An image-free, verbatim transcription of the records is the expected result.

Image sets with camera poses:
☆ ☆ ☆ ☆
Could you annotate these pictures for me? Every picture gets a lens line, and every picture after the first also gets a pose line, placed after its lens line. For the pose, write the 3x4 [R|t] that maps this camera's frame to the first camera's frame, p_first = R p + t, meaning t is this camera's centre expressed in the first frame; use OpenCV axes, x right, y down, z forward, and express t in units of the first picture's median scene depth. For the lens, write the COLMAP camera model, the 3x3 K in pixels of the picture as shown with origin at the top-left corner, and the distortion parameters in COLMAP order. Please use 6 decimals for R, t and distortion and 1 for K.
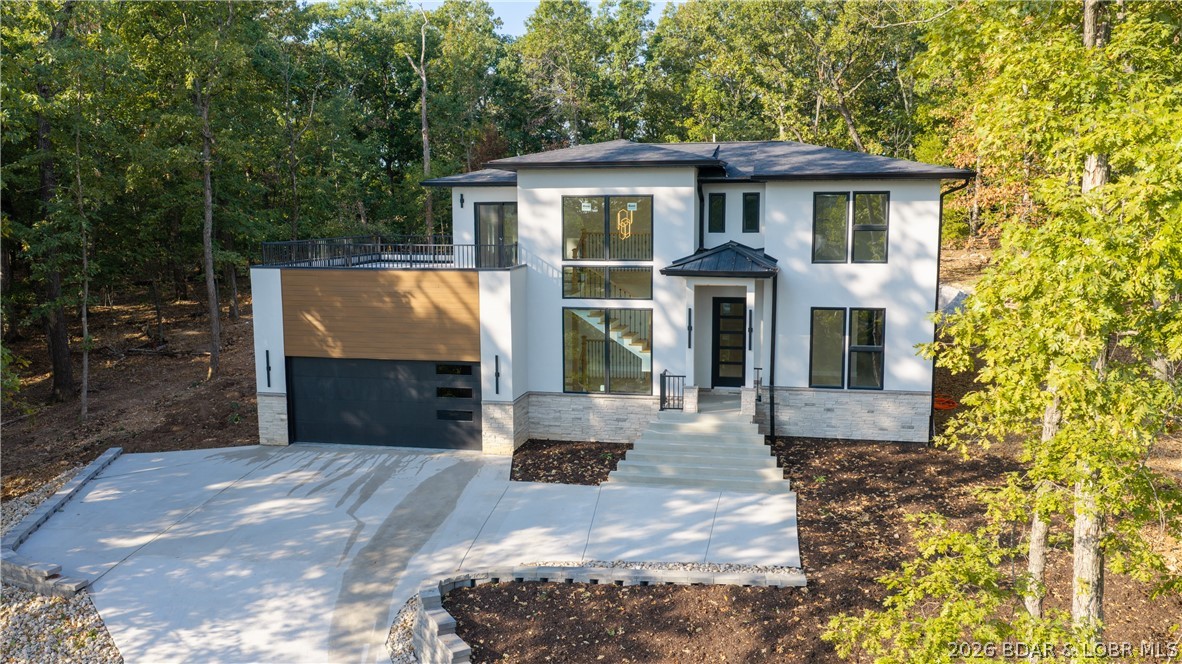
lens RADIAL K [[978.0, 0, 594.1], [0, 978.0, 329.4], [0, 0, 1]] dist [0.022356, -0.050316]
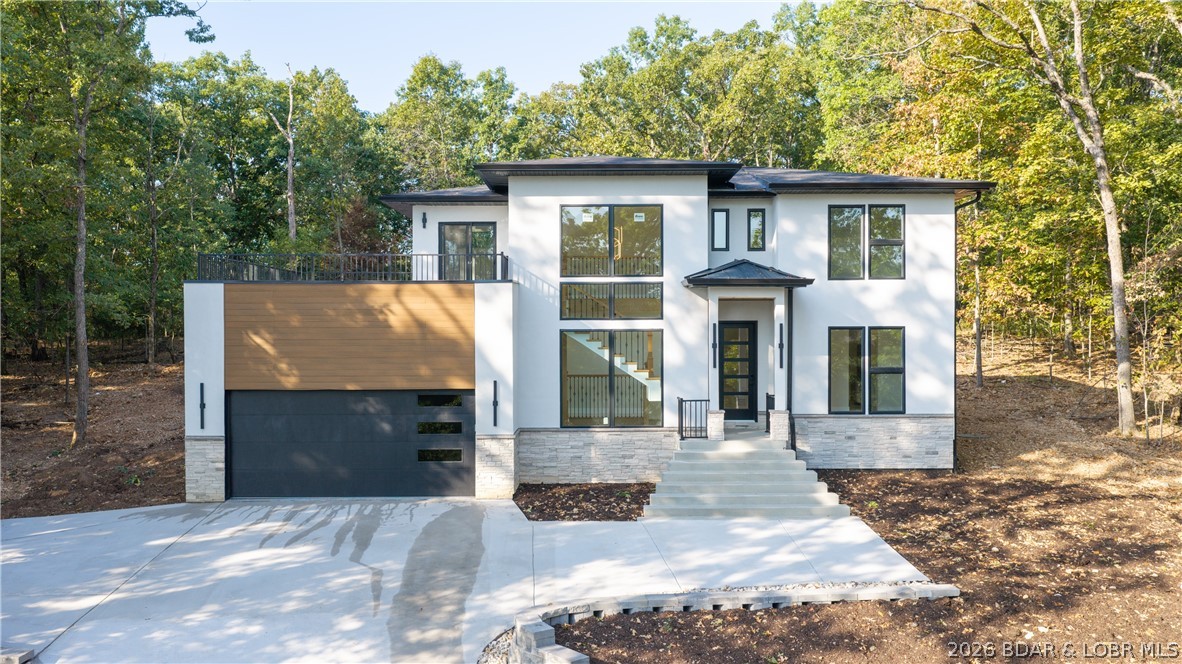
lens RADIAL K [[978.0, 0, 594.1], [0, 978.0, 329.4], [0, 0, 1]] dist [0.022356, -0.050316]
pose [[0.977493, 0.001348, 0.210965, -0.191933], [0.024724, 0.992357, -0.120895, 0.086289], [-0.209515, 0.123390, 0.969989, 0.137550]]
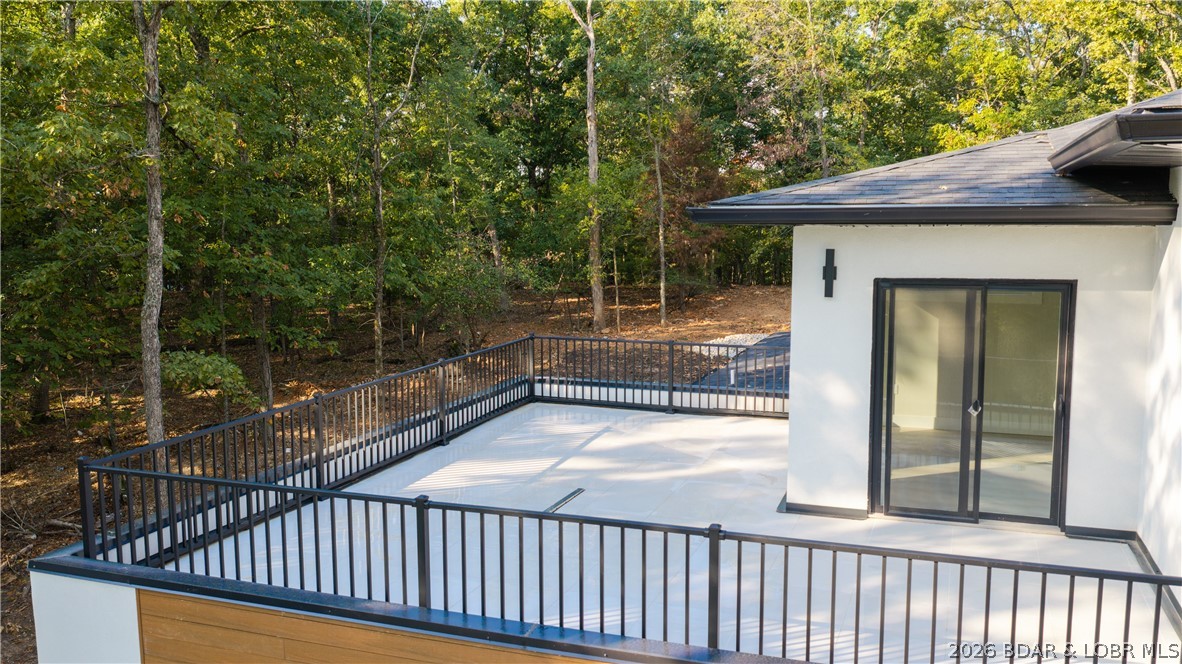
lens RADIAL K [[978.0, 0, 594.1], [0, 978.0, 329.4], [0, 0, 1]] dist [0.022356, -0.050316]
pose [[0.991370, 0.014179, -0.130326, -0.185214], [-0.015492, 0.999839, -0.009066, -0.124451], [0.130177, 0.011007, 0.991430, 0.793080]]
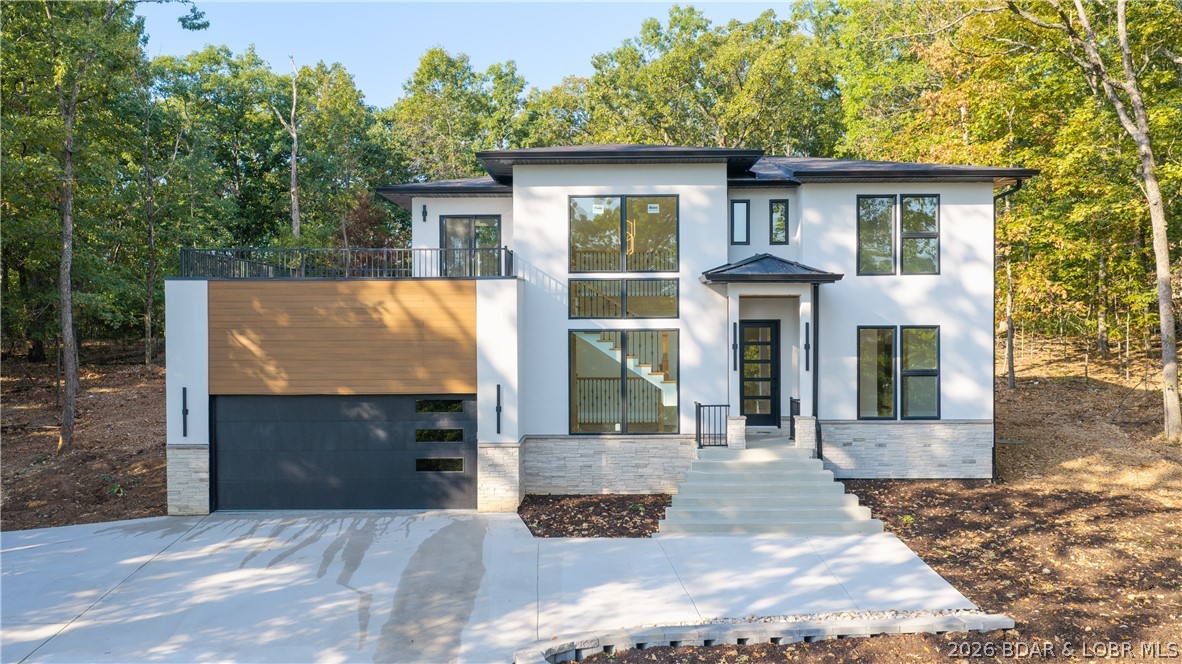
lens RADIAL K [[978.0, 0, 594.1], [0, 978.0, 329.4], [0, 0, 1]] dist [0.022356, -0.050316]
pose [[0.980255, -0.000514, 0.197737, -0.177098], [0.024748, 0.992453, -0.120106, 0.078184], [-0.196183, 0.122628, 0.972869, 0.196535]]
☆ ☆ ☆ ☆
> [TASK OUTPUT]:
Could you annotate these pictures for me? Every picture gets a lens line, and every picture after the first also gets a pose line, placed after its lens line. For the pose, write the 3x4 [R|t] that maps this camera's frame to the first camera's frame, p_first = R p + t, meaning t is this camera's centre expressed in the first frame; use OpenCV axes, x right, y down, z forward, and express t in units of the first picture's median scene depth. For the lens, write the COLMAP camera model, the 3x3 K in pixels of the picture as shown with origin at the top-left corner, and the distortion parameters in COLMAP order. Please use 6 decimals for R, t and distortion and 1 for K.
lens RADIAL K [[978.0, 0, 594.1], [0, 978.0, 329.4], [0, 0, 1]] dist [0.022356, -0.050316]
lens RADIAL K [[978.0, 0, 594.1], [0, 978.0, 329.4], [0, 0, 1]] dist [0.022356, -0.050316]
pose [[0.977493, 0.001348, 0.210965, -0.191933], [0.024724, 0.992357, -0.120895, 0.086289], [-0.209515, 0.123390, 0.969989, 0.137550]]
lens RADIAL K [[978.0, 0, 594.1], [0, 978.0, 329.4], [0, 0, 1]] dist [0.022356, -0.050316]
pose [[0.991370, 0.014179, -0.130326, -0.185214], [-0.015492, 0.999839, -0.009066, -0.124451], [0.130177, 0.011007, 0.991430, 0.793080]]
lens RADIAL K [[978.0, 0, 594.1], [0, 978.0, 329.4], [0, 0, 1]] dist [0.022356, -0.050316]
pose [[0.980255, -0.000514, 0.197737, -0.177098], [0.024748, 0.992453, -0.120106, 0.078184], [-0.196183, 0.122628, 0.972869, 0.196535]]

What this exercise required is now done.